Berberat Didier · Ständerat · 2012-05-30
Berberat Didier · Ständerat · Neuenburg · Sozialdemokratische Fraktion · 2012-05-30
Wortprotokoll
La commission a procédé à l'examen préalable de l'initiative qui vous est soumise, déposée le 2 novembre 2011 par le canton de Bâle-Ville.
Je rappelle que cette initiative invite l'Assemblée fédérale à entreprendre toutes les démarches possibles en vue de l'arrêt de la centrale nucléaire française de Fessenheim.
La commission comprend tout d'abord parfaitement que le canton de Bâle-Ville souhaite protéger la santé de sa population, ce qui semble naturel. Elle note également que le canton a tenté, à maintes reprises et à divers échelons, de faire part de ses préoccupations quant à la sécurité de la centrale nucléaire de Fessenheim - implantée il y a 30 ans dans une zone sismique du Fossé rhénan supérieur, zone au surplus inondable. C'est pour cela que le canton de Bâle-Ville souhaite en obtenir la fermeture.
Le Conseil d'Etat du canton de Bâle-Ville s'investit depuis des années afin que la centrale de Fessenheim - la plus ancienne centrale nucléaire française en activité -, située à 38 kilomètres à vol d'oiseau de Bâle, soit fermée. Il juge la situation insatisfaisante du point de vue de la sécurité et estime que l'exploitation de la centrale dans les conditions [PAGE 326] techniques actuelles présente une menace pour la population bâloise.
Les efforts fournis par le canton ont mené à plusieurs interventions auprès des autorités françaises, à l'occasion desquelles les préoccupations du canton de Bâle-Ville concernant la sécurité de la centrale ont pu être exposées.

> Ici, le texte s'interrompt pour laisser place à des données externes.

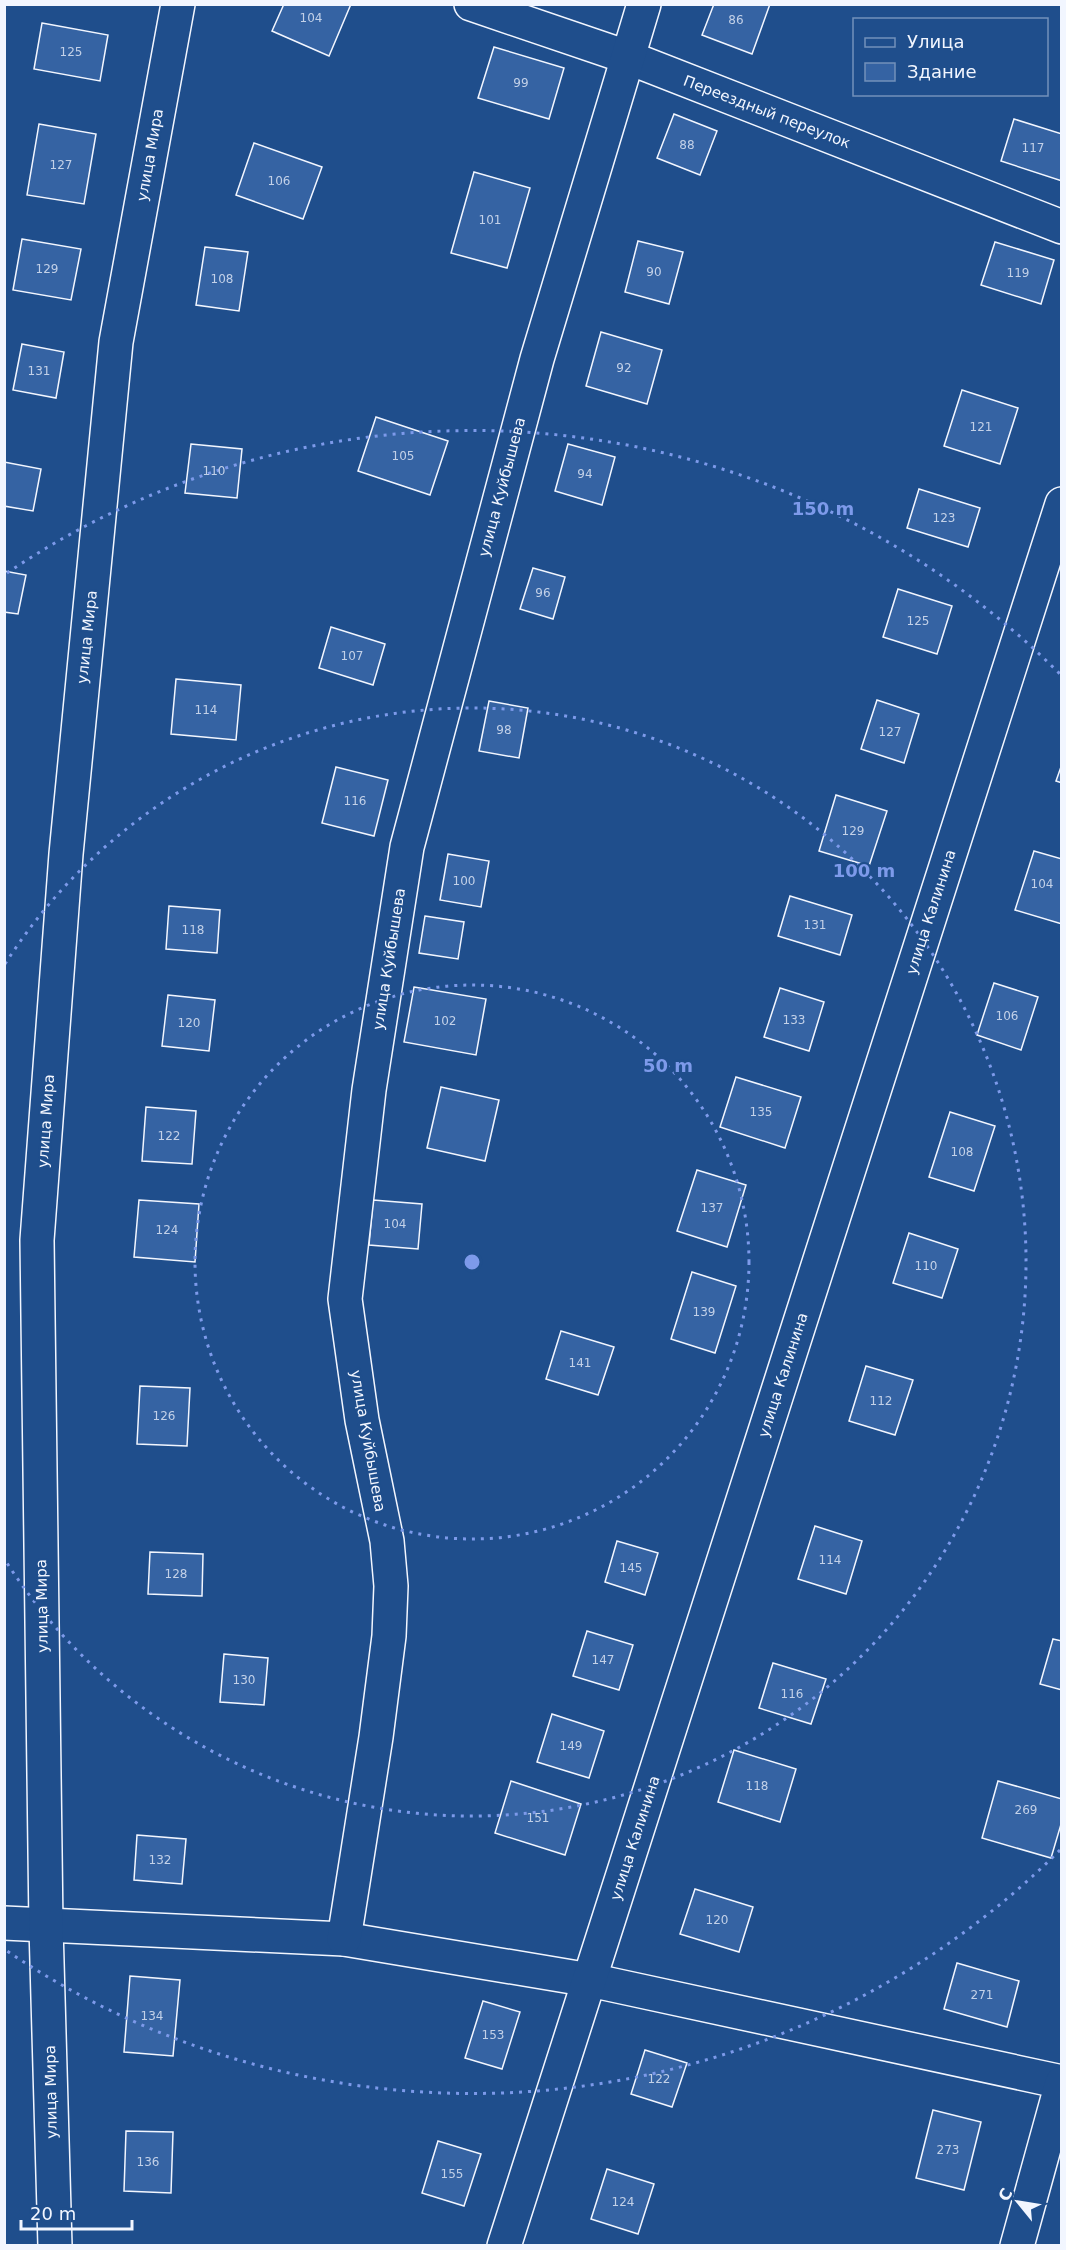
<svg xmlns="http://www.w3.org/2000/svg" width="1066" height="2250" font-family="'DejaVu Sans',sans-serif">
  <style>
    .building { fill: #3563a3; stroke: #f2f6ff; stroke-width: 1.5 }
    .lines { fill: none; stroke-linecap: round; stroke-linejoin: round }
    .minor-casing { stroke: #f2f6ff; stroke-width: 36 }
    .tertiary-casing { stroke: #f2f6ff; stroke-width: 36 }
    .minor { stroke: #1f4e8c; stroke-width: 33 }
    .tertiary { stroke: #1f4e8c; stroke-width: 33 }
    .ring { fill: none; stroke: #7d9aea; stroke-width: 3; stroke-dasharray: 3 6 }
    .labels { text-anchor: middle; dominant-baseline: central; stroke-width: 4.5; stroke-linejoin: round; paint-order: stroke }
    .number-label { font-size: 12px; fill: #c3d1e8 }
    .street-label { font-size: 15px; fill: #f2f6ff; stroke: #1f4e8c }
    .centre { fill: #7d9aea; stroke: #1f4e8c; stroke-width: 3 }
    .ring-label { font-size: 18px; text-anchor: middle; font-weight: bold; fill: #7d9aea; stroke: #1f4e8c; stroke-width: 4.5; stroke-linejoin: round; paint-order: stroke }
  </style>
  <rect width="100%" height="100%" fill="#1f4e8c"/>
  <g class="building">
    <path d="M284,4H351L329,56L272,31Z"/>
    <path d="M714,4H770L752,54L702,35Z"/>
    <path d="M42,23L108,35L100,81L34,69Z"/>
    <path d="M494,47L564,68L549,119L478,98Z"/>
    <path d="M674,114L717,131L700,175L657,158Z"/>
    <path d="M1014,119L1062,134V181L1001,161Z"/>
    <path d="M39,124L96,134L84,204L27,195Z"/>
    <path d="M254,143L322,167L303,219L236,195Z"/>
    <path d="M474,172L530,188L507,268L451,253Z"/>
    <path d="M22,239L81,249L71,300L13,290Z"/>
    <path d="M638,241L683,252L669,304L625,292Z"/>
    <path d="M995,242L1054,260L1041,304L981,285Z"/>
    <path d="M205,247L248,252L239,311L196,305Z"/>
    <path d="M601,332L662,350L647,404L586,386Z"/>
    <path d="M22,344L64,352L56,398L13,390Z"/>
    <path d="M962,390L1018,408L1000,464L944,446Z"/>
    <path d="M376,417L448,441L430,495L358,471Z"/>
    <path d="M191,444L242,449L237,498L185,493Z"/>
    <path d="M568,444L615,457L602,505L555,491Z"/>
    <path d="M4,462L41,469L33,511L4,506Z"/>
    <path d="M919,489L980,508L968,547L907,528Z"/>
    <path d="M533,568L565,577L553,619L520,609Z"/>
    <path d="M4,571L26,575L18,614L4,612Z"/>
    <path d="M898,589L952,606L937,654L883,637Z"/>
    <path d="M331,627L385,644L373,685L319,668Z"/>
    <path d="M176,679L241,685L236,740L171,734Z"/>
    <path d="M877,700L919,714L904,763L861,749Z"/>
    <path d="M489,701L528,708L519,758L479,751Z"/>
    <path d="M1062,764V783L1056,781Z"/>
    <path d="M336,767L388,780L374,836L322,823Z"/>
    <path d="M836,795L887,811L869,866L819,851Z"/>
    <path d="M1034,851L1062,859V924L1015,910Z"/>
    <path d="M448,854L489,861L481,907L440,900Z"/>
    <path d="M790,896L852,915L840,955L778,936Z"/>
    <path d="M169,906L220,910L217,953L166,949Z"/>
    <path d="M425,916L464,922L458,959L419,953Z"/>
    <path d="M994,983L1038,997L1021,1050L977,1035Z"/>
    <path d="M414,987L486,999L476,1055L404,1042Z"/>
    <path d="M780,988L824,1002L809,1051L764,1037Z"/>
    <path d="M168,995L215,1000L209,1051L162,1046Z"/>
    <path d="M736,1077L801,1097L785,1148L720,1127Z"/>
    <path d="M441,1087L499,1100L485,1161L427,1148Z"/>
    <path d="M146,1107L196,1111L192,1164L142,1161Z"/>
    <path d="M950,1112L995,1126L974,1191L929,1177Z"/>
    <path d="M697,1170L746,1185L727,1247L677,1231Z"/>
    <path d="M139,1200L199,1204L195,1262L134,1257Z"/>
    <path d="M373,1200L422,1204L418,1249L369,1245Z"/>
    <path d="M909,1233L958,1249L942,1298L893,1283Z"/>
    <path d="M692,1272L736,1286L715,1353L671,1339Z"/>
    <path d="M561,1331L614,1347L598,1395L546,1379Z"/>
    <path d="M866,1366L913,1380L895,1435L849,1421Z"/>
    <path d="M140,1386L190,1388L187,1446L137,1444Z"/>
    <path d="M815,1526L862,1541L846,1594L798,1579Z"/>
    <path d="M617,1541L658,1553L645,1595L605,1582Z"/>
    <path d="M150,1552L203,1554L202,1596L148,1594Z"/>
    <path d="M587,1631L633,1645L619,1690L573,1676Z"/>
    <path d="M1053,1639L1062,1641V1690L1040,1684Z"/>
    <path d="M224,1654L268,1658L264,1705L220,1702Z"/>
    <path d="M773,1663L826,1679L811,1724L759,1708Z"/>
    <path d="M552,1714L604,1731L589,1778L537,1762Z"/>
    <path d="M734,1750L796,1769L780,1822L718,1802Z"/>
    <path d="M511,1781L581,1804L565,1855L495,1833Z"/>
    <path d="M998,1781L1062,1799V1821L1051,1858L982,1838Z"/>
    <path d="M137,1835L186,1839L182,1884L134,1880Z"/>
    <path d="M695,1889L753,1907L739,1952L680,1934Z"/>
    <path d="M957,1963L1019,1981L1007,2027L944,2009Z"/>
    <path d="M130,1976L180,1980L173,2056L124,2052Z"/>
    <path d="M483,2001L520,2012L502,2069L465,2058Z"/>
    <path d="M645,2050L687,2063L672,2107L631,2094Z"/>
    <path d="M933,2110L981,2122L964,2190L916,2178Z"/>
    <path d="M126,2131L173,2132L171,2193L124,2191Z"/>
    <path d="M438,2141L481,2154L464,2206L422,2193Z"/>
    <path d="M607,2169L654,2184L638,2234L591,2219Z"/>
  </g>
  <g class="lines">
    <defs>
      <g id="minor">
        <path d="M471,4L627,57L1062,227"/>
        <path d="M4,1923L344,1939L590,1980L1062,2082"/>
        <path d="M344,1939L376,1737L389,1636L391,1586L387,1541L362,1420L345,1299L369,1090L407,847L537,359L644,4"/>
        <path d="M504,2246L1062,504"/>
        <path d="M1017,2246L1062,2083"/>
      </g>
      <path id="tertiary" d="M55,2246L46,1927L37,1240L66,854L116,342L178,4"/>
    </defs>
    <use href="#minor" class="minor-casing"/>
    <use href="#tertiary" class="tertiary-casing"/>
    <use href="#minor" class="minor"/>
    <use href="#tertiary" class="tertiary"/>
  </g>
  <g class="ring">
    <circle cx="472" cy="1262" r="277"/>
    <path d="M5 964A554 554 0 1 1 5 1560"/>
    <path d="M1060 1850A831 831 0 0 1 7 1951M7 573A831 831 0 0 1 1060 674"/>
  </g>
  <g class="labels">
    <g class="number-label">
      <text x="311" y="18">104</text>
      <text x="736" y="20">86</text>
      <text x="71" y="52">125</text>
      <text x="521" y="83">99</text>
      <text x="687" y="145">88</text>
      <text x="1033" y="148">117</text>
      <text x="61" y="165">127</text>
      <text x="279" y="181">106</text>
      <text x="490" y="220">101</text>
      <text x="47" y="269">129</text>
      <text x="654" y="272">90</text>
      <text x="1018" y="273">119</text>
      <text x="222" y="279">108</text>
      <text x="624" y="368">92</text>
      <text x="39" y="371">131</text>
      <text x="981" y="427">121</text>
      <text x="403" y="456">105</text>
      <text x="214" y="471">110</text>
      <text x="585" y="474">94</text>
      <text x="944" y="518">123</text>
      <text x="543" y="593">96</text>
      <text x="918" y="621">125</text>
      <text x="352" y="656">107</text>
      <text x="206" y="710">114</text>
      <text x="504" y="730">98</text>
      <text x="890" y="732">127</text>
      <text x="355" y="801">116</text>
      <text x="853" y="831">129</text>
      <text x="464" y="881">100</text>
      <text x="1042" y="884">104</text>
      <text x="815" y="925">131</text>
      <text x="193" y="930">118</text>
      <text x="1007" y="1016">106</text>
      <text x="794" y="1020">133</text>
      <text x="445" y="1021">102</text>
      <text x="189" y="1023">120</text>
      <text x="761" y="1112">135</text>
      <text x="169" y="1136">122</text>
      <text x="962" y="1152">108</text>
      <text x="712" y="1208">137</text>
      <text x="395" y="1224">104</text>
      <text x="167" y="1230">124</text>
      <text x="926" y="1266">110</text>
      <text x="704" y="1312">139</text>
      <text x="580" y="1363">141</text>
      <text x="881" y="1401">112</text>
      <text x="164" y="1416">126</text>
      <text x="830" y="1560">114</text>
      <text x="631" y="1568">145</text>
      <text x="176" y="1574">128</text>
      <text x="603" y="1660">147</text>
      <text x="244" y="1680">130</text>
      <text x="792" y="1694">116</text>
      <text x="571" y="1746">149</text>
      <text x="757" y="1786">118</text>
      <text x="1026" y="1810">269</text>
      <text x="538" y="1818">151</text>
      <text x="160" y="1860">132</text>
      <text x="717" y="1920">120</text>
      <text x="982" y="1995">271</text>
      <text x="152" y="2016">134</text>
      <text x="493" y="2035">153</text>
      <text x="659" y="2079">122</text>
      <text x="948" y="2150">273</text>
      <text x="148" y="2162">136</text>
      <text x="452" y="2174">155</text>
      <text x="623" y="2202">124</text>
    </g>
    <g class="street-label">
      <text transform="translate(767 112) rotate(21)">Переездный переулок</text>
      <text transform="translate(150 155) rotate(-80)">улица Мира</text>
      <text transform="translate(502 487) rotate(-75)">улица Куйбышева</text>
      <text transform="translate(87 637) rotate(-84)">улица Мира</text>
      <text transform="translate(931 912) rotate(-72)">улица Калинина</text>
      <text transform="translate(389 959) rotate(-81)">улица Куйбышева</text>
      <text transform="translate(46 1121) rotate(-86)">улица Мира</text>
      <text transform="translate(783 1375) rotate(-72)">улица Калинина</text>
      <text transform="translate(368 1441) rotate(80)">улица Куйбышева</text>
      <text transform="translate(42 1606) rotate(-91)">улица Мира</text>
      <text transform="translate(635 1838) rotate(-72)">улица Калинина</text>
      <text transform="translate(51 2092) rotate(-91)">улица Мира</text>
    </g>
  </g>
  <circle cx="472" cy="1262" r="9" class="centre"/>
  <g class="ring-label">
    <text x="823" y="515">150 m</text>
    <text x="864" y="877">100 m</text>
    <text x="668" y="1072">50 m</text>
  </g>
  <rect width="1066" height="2250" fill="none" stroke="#f2f6ff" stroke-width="12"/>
  <rect x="853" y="18" width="195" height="78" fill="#1f4e8c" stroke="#7391ba" stroke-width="1.5"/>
  <rect x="865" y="38" width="30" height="9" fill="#1f4e8c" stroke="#7391ba" stroke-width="1.5"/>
  <text x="907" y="48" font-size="18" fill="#f2f6ff">Улица</text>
  <rect x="865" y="63" width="30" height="18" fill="#3563a3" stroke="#7391ba" stroke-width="1.5"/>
  <text x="907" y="78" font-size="18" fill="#f2f6ff">Здание</text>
  <g transform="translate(1018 2202) rotate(300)" stroke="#1f4e8c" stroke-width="4.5" paint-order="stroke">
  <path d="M0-4.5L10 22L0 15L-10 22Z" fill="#f2f6ff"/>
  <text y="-9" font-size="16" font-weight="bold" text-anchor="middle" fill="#f2f6ff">С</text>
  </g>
  <path d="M21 2220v9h111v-9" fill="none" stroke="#f2f6ff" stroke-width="3"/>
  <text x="30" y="2220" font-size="18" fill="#f2f6ff" stroke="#1f4e8c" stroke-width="4.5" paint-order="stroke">20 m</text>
</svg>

A l'initiative du canton, le Conseil fédéral est même intervenu à plusieurs reprises au niveau ministériel sur la question, la dernière fois en mai 2011 lorsque Madame la conseillère fédérale Leuthard a abordé la question avec la ministre française de l'environnement de l'époque.
En réponse à ces interventions, les autorités françaises ont renvoyé à la procédure en cours intervenant dans le cadre de tests de résistance - en anglais "stress tests" - de l'Union européenne. L'Autorité française de sûreté nucléaire, l'ASN, a conclu dans son rapport national sur le contrôle de sécurité qu'aucune centrale nucléaire française ne devait être fermée pour des raisons de sécurité, mais qu'il était nécessaire de renforcer les installations - ce qui, je vous l'avoue, ne nous a que moyennement rassurés. La France, comme d'autres pays de l'Union européenne et la Suisse, a soumis ce rapport à la Commission européenne pour examen. La CEATE souhaite donc attendre les résultats de cet examen avant d'entreprendre toute nouvelle démarche.
La commission souligne cependant que la Suisse ne dispose d'aucun instrument de droit international qui permettrait d'obtenir l'arrêt de la centrale; elle estime néanmoins légitime d'exiger une sécurité maximum, afin que cette sécurité soit garantie dans le cadre de l'exploitation des centrales nucléaires. La commission salue d'ailleurs l'engagement de la Suisse, tant au niveau national qu'international, pour que les centrales nucléaires soient exploitées dans le respect des plus hautes exigences de sécurité pour l'homme et l'environnement.
La proposition de la commission de ne pas donner suite à l'initiative est donc fondée sur des raisons formelles et non matérielles, dans la mesure où malgré les risques qui ont été évoqués, tant par le canton de Bâle-Ville que par certains membres de la commission, nous avons constaté que nous n'avons pas les moyens juridiques d'intervenir dans ce domaine-là. C'est la raison pour laquelle la commission propose, sans opposition, de ne pas donner suite à l'initiative.
J'ajouterai quand même qu'on peut relever dans ce dossier extrêmement sensible que la solution pourrait venir du côté français puisque, vous le savez, le nouveau président de la République française récemment élu s'est engagé à fermer cette centrale rapidement. Ceci permettrait de rendre cette initiative cantonale inutile, dans la mesure où ce seront les Français qui prendront la décision de fermer la centrale en question.